* [Задание]
Продублируйте без изменений строки перечня, начиная со строки, где есть «family: Anemiaceae», и заканчивая строкой, где есть «family: Passerellidae», включая обе.

* [Приведённый перечень]
:::

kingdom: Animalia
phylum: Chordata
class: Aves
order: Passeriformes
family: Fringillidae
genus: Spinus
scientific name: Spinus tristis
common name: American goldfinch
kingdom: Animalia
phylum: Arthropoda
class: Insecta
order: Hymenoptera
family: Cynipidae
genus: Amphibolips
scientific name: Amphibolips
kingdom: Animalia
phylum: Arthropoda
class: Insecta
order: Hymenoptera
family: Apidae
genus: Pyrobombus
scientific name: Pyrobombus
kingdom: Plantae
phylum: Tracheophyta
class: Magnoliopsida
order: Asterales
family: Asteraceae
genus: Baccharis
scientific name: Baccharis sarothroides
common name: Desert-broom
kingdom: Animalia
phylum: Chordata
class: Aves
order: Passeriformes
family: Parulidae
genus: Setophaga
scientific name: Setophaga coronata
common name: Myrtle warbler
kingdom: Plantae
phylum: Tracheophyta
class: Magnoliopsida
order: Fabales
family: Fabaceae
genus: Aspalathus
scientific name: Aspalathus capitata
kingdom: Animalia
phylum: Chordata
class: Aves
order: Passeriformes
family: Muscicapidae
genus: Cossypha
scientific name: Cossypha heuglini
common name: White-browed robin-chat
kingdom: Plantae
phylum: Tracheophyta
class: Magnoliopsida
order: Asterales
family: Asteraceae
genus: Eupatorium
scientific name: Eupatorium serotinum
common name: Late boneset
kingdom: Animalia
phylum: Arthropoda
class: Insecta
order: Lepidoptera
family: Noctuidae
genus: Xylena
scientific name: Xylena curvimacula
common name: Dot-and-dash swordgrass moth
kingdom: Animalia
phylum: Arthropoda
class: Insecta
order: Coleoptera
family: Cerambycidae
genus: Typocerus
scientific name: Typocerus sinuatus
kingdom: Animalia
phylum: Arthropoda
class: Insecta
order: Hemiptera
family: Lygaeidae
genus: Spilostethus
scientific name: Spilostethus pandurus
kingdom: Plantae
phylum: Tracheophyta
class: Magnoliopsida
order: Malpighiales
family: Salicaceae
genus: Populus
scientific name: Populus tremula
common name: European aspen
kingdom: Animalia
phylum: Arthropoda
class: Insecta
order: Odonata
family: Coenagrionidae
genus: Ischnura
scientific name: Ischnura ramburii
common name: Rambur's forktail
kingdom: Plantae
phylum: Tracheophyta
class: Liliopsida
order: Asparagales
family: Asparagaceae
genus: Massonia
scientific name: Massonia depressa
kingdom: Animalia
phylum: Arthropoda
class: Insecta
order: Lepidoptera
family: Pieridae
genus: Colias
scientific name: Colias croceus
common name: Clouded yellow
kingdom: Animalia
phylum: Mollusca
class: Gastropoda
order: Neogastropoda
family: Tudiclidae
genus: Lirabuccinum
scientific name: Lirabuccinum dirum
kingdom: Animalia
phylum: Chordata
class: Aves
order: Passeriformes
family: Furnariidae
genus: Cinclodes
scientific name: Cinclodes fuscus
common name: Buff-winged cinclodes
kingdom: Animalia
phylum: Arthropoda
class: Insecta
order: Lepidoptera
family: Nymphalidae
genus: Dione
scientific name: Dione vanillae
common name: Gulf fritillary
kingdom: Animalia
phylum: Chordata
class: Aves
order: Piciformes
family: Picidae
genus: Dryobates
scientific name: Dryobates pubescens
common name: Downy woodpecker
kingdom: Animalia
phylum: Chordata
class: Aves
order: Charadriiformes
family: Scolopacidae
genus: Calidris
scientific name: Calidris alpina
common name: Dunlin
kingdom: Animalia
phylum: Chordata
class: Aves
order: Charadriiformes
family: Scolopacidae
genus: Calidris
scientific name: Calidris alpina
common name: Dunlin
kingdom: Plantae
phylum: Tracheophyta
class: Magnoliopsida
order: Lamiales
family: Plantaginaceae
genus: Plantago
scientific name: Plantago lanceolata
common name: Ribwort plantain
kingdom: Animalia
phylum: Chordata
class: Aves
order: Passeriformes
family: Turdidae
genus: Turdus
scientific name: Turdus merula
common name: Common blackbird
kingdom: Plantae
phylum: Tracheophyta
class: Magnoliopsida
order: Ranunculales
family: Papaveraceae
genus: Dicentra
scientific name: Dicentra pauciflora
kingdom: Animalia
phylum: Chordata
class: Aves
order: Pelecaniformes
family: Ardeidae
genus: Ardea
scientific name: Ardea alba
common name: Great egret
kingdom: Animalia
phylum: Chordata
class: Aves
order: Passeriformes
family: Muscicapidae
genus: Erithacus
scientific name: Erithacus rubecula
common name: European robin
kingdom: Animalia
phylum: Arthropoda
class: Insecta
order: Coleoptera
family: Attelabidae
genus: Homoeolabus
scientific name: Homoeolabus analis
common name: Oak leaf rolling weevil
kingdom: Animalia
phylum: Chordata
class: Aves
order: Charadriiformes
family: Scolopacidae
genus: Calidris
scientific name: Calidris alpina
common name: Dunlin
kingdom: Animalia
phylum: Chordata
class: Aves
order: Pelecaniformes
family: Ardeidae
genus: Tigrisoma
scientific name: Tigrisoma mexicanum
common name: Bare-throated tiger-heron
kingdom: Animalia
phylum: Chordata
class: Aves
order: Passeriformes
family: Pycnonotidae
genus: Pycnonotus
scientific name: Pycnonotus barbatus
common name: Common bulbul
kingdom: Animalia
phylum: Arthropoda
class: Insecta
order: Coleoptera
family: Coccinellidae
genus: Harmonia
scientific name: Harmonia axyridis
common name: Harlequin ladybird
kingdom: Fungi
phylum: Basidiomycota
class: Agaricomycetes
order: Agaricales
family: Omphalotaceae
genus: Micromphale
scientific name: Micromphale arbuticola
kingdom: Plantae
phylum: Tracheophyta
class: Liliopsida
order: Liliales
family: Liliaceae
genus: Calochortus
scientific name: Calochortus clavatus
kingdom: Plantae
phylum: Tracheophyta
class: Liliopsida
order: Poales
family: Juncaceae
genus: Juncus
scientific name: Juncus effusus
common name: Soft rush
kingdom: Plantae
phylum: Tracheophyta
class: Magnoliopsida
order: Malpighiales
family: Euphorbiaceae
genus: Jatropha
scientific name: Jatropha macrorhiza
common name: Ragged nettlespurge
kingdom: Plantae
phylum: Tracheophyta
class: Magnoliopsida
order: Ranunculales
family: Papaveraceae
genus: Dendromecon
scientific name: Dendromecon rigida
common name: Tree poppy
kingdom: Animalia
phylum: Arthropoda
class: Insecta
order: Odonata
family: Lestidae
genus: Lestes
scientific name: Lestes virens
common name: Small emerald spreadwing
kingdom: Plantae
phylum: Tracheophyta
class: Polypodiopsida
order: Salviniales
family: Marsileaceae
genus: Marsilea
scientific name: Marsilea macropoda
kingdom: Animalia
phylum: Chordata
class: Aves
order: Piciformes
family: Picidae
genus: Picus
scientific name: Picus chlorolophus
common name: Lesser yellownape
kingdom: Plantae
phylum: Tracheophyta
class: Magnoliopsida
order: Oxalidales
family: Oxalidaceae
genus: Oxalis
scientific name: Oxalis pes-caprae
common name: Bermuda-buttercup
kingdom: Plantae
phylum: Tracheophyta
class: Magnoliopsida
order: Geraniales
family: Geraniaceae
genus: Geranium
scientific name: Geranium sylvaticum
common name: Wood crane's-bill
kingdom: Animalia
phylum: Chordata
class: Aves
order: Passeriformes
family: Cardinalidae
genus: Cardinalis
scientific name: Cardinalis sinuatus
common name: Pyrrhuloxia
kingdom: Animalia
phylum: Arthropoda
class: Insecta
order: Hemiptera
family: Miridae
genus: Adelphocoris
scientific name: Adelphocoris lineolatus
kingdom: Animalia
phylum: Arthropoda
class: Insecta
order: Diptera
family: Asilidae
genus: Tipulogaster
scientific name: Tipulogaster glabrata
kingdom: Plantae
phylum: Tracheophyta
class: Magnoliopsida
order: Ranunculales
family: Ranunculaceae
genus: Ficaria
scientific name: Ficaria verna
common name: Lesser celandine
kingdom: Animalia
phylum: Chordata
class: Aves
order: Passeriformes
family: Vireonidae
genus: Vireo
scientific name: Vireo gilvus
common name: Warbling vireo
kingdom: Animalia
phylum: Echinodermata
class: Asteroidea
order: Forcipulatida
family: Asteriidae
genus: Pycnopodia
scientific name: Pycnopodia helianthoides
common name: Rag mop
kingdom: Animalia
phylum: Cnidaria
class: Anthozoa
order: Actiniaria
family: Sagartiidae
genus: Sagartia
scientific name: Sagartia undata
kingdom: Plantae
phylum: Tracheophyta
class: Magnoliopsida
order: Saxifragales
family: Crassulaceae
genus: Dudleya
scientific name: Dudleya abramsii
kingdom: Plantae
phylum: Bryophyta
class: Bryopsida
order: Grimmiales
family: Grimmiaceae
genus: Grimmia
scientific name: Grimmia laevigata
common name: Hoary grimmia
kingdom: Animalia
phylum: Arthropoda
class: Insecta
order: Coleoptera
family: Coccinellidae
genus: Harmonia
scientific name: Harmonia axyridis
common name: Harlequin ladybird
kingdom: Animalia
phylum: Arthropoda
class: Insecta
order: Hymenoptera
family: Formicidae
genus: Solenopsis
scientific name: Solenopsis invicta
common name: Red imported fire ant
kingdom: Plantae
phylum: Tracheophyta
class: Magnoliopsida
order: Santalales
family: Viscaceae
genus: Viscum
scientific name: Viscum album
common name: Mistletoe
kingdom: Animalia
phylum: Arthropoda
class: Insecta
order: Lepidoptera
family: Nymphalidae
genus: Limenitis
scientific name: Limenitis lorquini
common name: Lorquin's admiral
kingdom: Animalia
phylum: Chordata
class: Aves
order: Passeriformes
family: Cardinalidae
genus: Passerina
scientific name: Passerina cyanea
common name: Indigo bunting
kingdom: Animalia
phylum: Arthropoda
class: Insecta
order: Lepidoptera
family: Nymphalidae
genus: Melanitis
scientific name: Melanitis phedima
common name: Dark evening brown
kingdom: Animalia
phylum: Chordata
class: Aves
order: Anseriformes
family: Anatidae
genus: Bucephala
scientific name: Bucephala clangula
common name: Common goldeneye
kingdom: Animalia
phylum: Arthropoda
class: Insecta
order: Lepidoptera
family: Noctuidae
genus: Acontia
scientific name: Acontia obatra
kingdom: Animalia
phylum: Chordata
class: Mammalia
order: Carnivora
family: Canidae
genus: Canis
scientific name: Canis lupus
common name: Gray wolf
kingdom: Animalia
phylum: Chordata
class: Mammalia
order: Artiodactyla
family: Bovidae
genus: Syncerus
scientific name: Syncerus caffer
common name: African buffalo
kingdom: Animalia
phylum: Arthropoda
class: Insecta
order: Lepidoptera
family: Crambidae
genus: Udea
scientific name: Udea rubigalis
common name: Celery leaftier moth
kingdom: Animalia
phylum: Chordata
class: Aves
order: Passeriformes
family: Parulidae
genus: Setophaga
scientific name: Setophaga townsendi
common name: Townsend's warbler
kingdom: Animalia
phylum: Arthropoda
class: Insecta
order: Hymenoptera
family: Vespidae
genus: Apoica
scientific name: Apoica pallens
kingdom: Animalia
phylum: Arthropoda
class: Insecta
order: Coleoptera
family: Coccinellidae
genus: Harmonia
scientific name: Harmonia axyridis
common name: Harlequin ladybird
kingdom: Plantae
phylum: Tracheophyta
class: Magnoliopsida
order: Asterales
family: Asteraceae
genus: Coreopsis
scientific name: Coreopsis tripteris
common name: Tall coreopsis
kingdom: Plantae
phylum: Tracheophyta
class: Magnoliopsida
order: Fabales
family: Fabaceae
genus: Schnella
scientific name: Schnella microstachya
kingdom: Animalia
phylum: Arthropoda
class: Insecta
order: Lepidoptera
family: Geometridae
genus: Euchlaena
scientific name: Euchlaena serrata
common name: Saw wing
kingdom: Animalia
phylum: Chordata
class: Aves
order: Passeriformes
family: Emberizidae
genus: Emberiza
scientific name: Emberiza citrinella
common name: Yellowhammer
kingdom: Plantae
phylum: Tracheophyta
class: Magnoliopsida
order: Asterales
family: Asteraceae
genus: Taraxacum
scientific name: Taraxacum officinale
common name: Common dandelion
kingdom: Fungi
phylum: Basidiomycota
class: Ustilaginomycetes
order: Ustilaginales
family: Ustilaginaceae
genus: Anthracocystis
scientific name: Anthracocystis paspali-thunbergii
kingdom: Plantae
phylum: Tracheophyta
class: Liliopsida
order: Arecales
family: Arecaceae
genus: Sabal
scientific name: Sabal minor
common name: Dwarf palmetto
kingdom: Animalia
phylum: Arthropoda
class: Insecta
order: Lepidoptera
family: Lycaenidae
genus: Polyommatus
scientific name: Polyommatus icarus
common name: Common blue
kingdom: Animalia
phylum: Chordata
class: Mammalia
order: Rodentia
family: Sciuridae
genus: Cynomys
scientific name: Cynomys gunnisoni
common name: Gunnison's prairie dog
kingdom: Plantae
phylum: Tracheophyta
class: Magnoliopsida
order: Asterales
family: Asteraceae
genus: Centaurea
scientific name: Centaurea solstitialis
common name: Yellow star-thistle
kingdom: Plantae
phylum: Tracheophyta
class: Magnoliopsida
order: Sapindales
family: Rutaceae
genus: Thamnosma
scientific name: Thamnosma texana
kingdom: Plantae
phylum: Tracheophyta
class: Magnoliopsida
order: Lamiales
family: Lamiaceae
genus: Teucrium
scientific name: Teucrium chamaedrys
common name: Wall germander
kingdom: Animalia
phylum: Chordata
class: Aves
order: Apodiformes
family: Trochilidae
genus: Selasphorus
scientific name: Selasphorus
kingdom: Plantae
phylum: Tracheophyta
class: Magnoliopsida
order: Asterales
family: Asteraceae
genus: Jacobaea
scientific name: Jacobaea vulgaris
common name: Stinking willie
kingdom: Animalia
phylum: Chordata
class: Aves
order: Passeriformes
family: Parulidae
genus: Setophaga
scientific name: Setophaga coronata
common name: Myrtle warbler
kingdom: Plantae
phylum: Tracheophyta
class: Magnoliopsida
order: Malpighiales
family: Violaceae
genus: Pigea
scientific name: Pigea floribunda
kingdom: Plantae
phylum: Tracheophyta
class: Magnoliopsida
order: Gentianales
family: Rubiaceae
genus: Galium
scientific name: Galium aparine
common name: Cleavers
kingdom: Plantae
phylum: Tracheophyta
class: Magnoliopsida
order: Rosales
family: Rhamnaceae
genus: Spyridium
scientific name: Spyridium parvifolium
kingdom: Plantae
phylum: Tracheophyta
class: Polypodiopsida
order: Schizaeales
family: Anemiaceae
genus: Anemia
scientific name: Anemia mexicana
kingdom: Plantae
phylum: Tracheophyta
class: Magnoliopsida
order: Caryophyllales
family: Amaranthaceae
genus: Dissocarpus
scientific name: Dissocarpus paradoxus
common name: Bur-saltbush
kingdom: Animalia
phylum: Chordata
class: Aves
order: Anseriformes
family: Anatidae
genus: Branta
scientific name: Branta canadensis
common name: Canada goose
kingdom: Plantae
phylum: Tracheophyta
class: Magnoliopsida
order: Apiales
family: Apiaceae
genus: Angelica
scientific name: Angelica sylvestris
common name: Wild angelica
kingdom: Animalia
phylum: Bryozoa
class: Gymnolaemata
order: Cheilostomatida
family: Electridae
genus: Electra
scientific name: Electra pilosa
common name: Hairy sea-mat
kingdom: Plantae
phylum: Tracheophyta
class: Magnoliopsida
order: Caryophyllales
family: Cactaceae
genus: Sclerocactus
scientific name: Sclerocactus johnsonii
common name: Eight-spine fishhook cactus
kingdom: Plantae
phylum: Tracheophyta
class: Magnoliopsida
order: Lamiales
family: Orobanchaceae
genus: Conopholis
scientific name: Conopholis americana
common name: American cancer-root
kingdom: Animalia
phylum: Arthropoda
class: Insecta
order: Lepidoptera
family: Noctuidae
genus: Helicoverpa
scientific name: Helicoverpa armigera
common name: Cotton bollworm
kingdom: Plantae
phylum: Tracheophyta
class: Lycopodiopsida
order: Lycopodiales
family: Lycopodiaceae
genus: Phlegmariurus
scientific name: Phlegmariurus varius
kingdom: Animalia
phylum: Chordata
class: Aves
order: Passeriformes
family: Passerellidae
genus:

:::

* [Выполненное задание]
family: Anemiaceae
genus: Anemia
scientific name: Anemia mexicana
kingdom: Plantae
phylum: Tracheophyta
class: Magnoliopsida
order: Caryophyllales
family: Amaranthaceae
genus: Dissocarpus
scientific name: Dissocarpus paradoxus
common name: Bur-saltbush
kingdom: Animalia
phylum: Chordata
class: Aves
order: Anseriformes
family: Anatidae
genus: Branta
scientific name: Branta canadensis
common name: Canada goose
kingdom: Plantae
phylum: Tracheophyta
class: Magnoliopsida
order: Apiales
family: Apiaceae
genus: Angelica
scientific name: Angelica sylvestris
common name: Wild angelica
kingdom: Animalia
phylum: Bryozoa
class: Gymnolaemata
order: Cheilostomatida
family: Electridae
genus: Electra
scientific name: Electra pilosa
common name: Hairy sea-mat
kingdom: Plantae
phylum: Tracheophyta
class: Magnoliopsida
order: Caryophyllales
family: Cactaceae
genus: Sclerocactus
scientific name: Sclerocactus johnsonii
common name: Eight-spine fishhook cactus
kingdom: Plantae
phylum: Tracheophyta
class: Magnoliopsida
order: Lamiales
family: Orobanchaceae
genus: Conopholis
scientific name: Conopholis americana
common name: American cancer-root
kingdom: Animalia
phylum: Arthropoda
class: Insecta
order: Lepidoptera
family: Noctuidae
genus: Helicoverpa
scientific name: Helicoverpa armigera
common name: Cotton bollworm
kingdom: Plantae
phylum: Tracheophyta
class: Lycopodiopsida
order: Lycopodiales
family: Lycopodiaceae
genus: Phlegmariurus
scientific name: Phlegmariurus varius
kingdom: Animalia
phylum: Chordata
class: Aves
order: Passeriformes
family: Passerellidae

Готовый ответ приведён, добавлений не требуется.